## Supplied data:
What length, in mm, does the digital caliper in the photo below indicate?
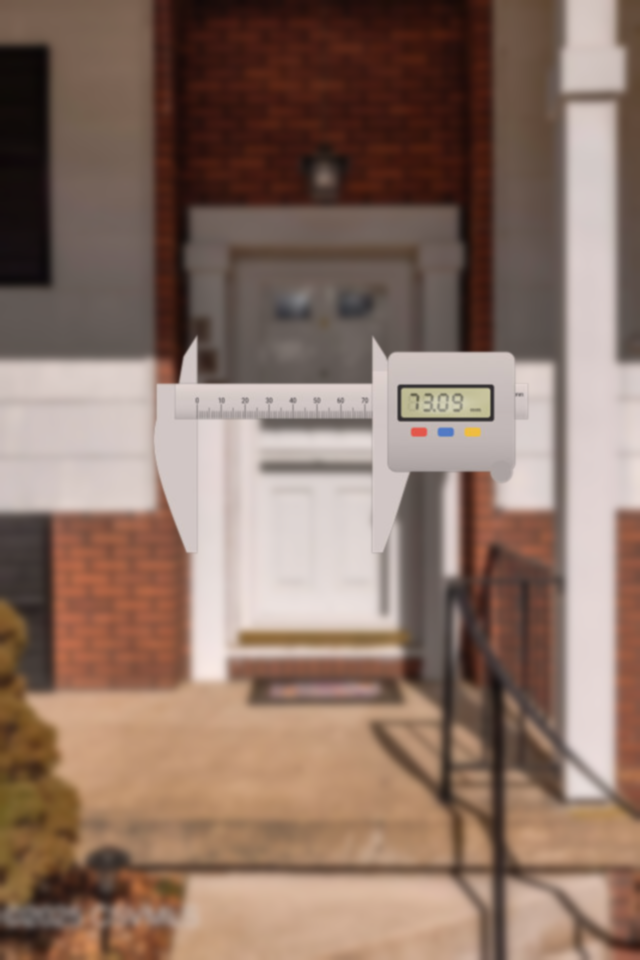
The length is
* * *
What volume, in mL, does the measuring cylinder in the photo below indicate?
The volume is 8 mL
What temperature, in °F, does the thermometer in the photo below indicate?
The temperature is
--
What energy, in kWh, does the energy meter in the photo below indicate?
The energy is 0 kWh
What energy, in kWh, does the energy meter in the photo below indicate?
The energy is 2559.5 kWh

## To do:
Pull out each line in the listing above that contains the word "does", and copy those lines in the order they appear.

## Written response:
What length, in mm, does the digital caliper in the photo below indicate?
What volume, in mL, does the measuring cylinder in the photo below indicate?
What temperature, in °F, does the thermometer in the photo below indicate?
What energy, in kWh, does the energy meter in the photo below indicate?
What energy, in kWh, does the energy meter in the photo below indicate?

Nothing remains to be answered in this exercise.